I’m confused now.
I read that the restrictive relative clause provides essential information [strike]which function is[/strike] [which functions to/whose function is] to distinguish one from others.
Only restrictive relative clauses inside
definite noun phrases distinguish one referent from other
existing referents of the same category.
For example, we can’t write this way:
That man is Tom’s father who is drinking water.
If we do that way, that’ll indicate that Tom has another father who’s doing something else.
We should write this way:
That man is Tom’s father, who is drinking water.
Yes, and that is because Tom's father is a definite noun phrase.
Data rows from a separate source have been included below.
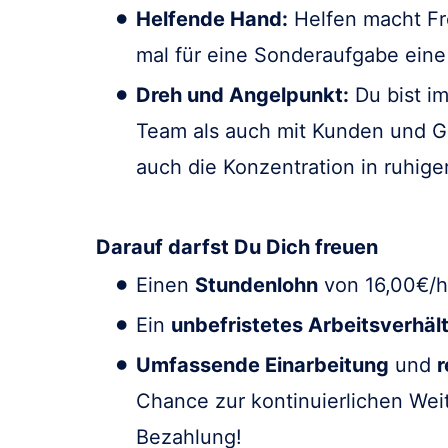
Helfende Hand:
Helfen macht Fre
mal für eine Sonderaufgabe eine
Dreh und Angelpunkt:
Du bist i
Team als auch mit Kunden und Gä
auch die Konzentration in ruhig
Darauf darfst Du Dich freuen
Einen
Stundenlohn
von 16,00€/h 
Ein
unbefristetes Arbeitsverhält
Umfassende Einarbeitung
und
r
Chance zur kontinuierlichen We
Bezahlung!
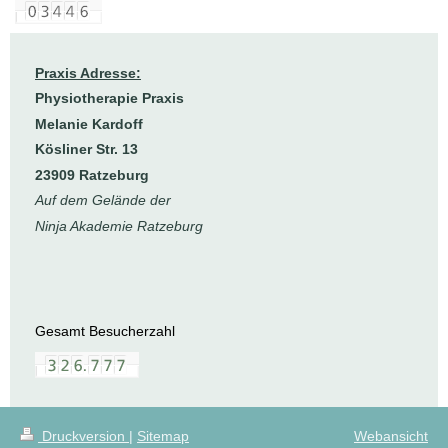
Praxis Adresse:
Physiotherapie Praxis
Melanie Kardoff
Kösliner Str. 13
23909 Ratzeburg
Auf dem Gelände der
Ninja Akademie Ratzeburg
Gesamt Besucherzahl
Druckversion
|
Sitemap
Webansicht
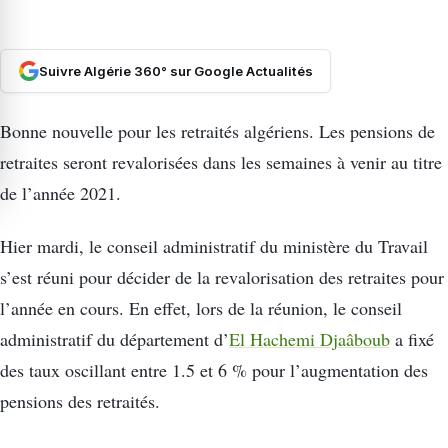
Suivre Algérie 360° sur Google Actualités
Bonne nouvelle pour les retraités algériens. Les pensions de
retraites seront revalorisées dans les semaines à venir au titre
de l’année 2021.
Hier mardi, le conseil administratif du ministère du Travail
s’est réuni pour décider de la revalorisation des retraites pour
l’année en cours. En effet, lors de la réunion, le conseil
administratif du département d’
El Hachemi Djaâboub
a fixé
des taux oscillant entre 1.5 et 6 % pour l’augmentation des
pensions des retraités.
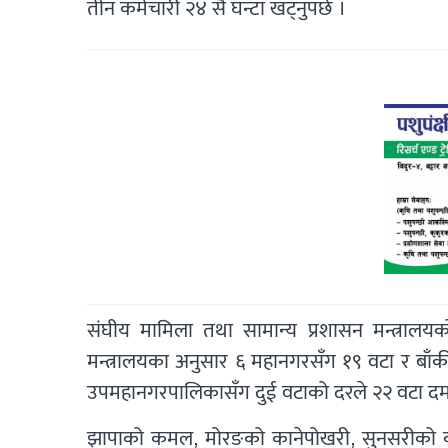
तीन कर्मचारी २४ सै घन्टा खट्नुपर्छ ।
संघीय मामिला तथा सामान्य प्रशासन मन्त्रा
मन्त्रालयका अनुसार ६ महानगरसँग १९ वटा र बा
उपमहानगरपालिकासँग दुई वटाको दरले २२ वटा द
झापाको कमल, मोरङको कानेपोखरी, सुनसरीको को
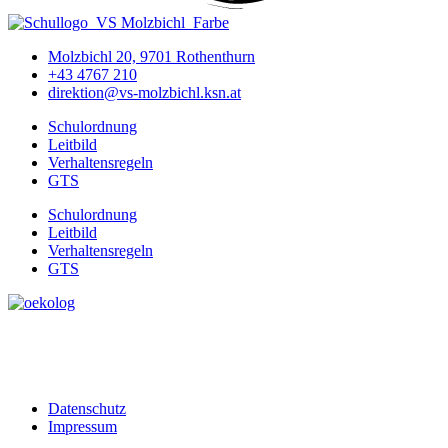
Molzbichl 20, 9701 Rothenthurn
+43 4767 210
direktion@vs-molzbichl.ksn.at
Schulordnung
Leitbild
Verhaltensregeln
GTS
Schulordnung
Leitbild
Verhaltensregeln
GTS
Datenschutz
Impressum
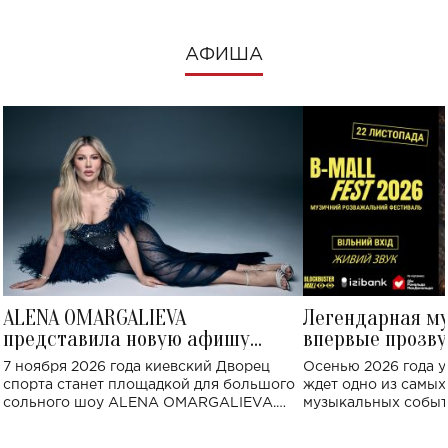
АФИША
ALENA OMARGALIEVA
Легендарная м
представила новую афишу
впервые прозву
большого концерта во Дворце
Украине: где со
7 ноября 2026 года киевский Дворец
Осенью 2026 года у
спорта
спорта станет площадкой для большого
ждет одно из самы
сольного шоу ALENA OMARGALIEVA.
музыкальных событ
Концерт получил символичное название
«Не пьяная — влюбленная».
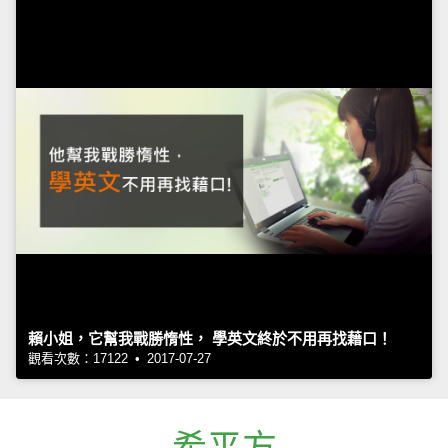
賴小姐，它幫我戰勝惰性， 學英文終於不用再找藉口！
觀看次數：17122 • 2017-07-27
希平方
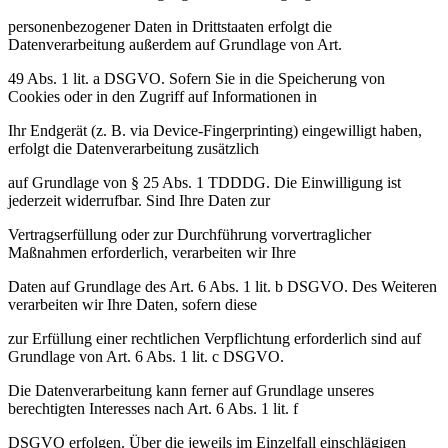
personenbezogener Daten in Drittstaaten erfolgt die
Datenverarbeitung außerdem auf Grundlage von Art.
49 Abs. 1 lit. a DSGVO. Sofern Sie in die Speicherung von
Cookies oder in den Zugriff auf Informationen in
Ihr Endgerät (z. B. via Device-Fingerprinting) eingewilligt haben,
erfolgt die Datenverarbeitung zusätzlich
auf Grundlage von § 25 Abs. 1 TDDDG. Die Einwilligung ist
jederzeit widerrufbar. Sind Ihre Daten zur
Vertragserfüllung oder zur Durchführung vorvertraglicher
Maßnahmen erforderlich, verarbeiten wir Ihre
Daten auf Grundlage des Art. 6 Abs. 1 lit. b DSGVO. Des Weiteren
verarbeiten wir Ihre Daten, sofern diese
zur Erfüllung einer rechtlichen Verpflichtung erforderlich sind auf
Grundlage von Art. 6 Abs. 1 lit. c DSGVO.
Die Datenverarbeitung kann ferner auf Grundlage unseres
berechtigten Interesses nach Art. 6 Abs. 1 lit. f
DSGVO erfolgen. Über die jeweils im Einzelfall einschlägigen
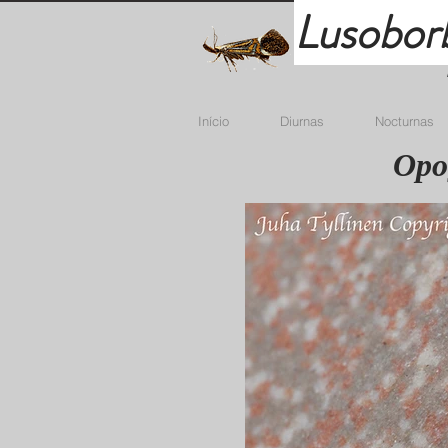
Lusobor
Início
Diurnas
Nocturnas
Opo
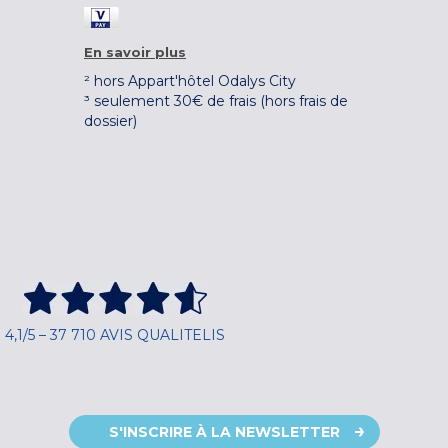
En savoir plus
² hors Appart'hôtel Odalys City
³ seulement 30€ de frais (hors frais de
dossier)
4,1/5 – 37 710 AVIS QUALITELIS
S'INSCRIRE À LA NEWSLETTER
The following noun phrase is indefinite and does not require a comma:
That man is a father who is drinking water.
Another example:
Tom lent me a book which is in English.
This sentence indicates it was an English book that Tom lent me, not a Chinese book or Japanese book.
Yes, and notice that there is no need for a comma before "which is in English." "A book" does not have a unique referent, unlike "Tom's father," which does.
Consider the following three sentences:
(1) Tom went to a Japanese restaurant downtown which serves sake bombs.
(2) Tom went to the Japanese restaurant downtown, which serves sake bombs.
(3) Tom went to the Japanese restaurant downtown which serves sake bombs.
Sentence (1) carries no implication about the number of Japanese restaurants downtown; there could be one, and there could be more.
Sentences (2) and (3) do carry implications about the number of Japanese restaurants downtown; in (2), there is one, and in (3), more than one.
The crucial difference between (1), on the one hand, and (2) and (3), on the other, is that only "a Japanese restaurant downtown" is indefinite.
"A restaurant" will remain an indefinite noun phrase no matter how many adjuncts you add to it, be they adjectives, attributive nouns, or relative clauses.
"The restaurant" will remain a definite noun phrase no matter how many adjuncts you add to it.
At some point, the adjuncts of a definite noun phrase will yield a unique referent in the context. At that point, further adjuncts will be nonrestrictive.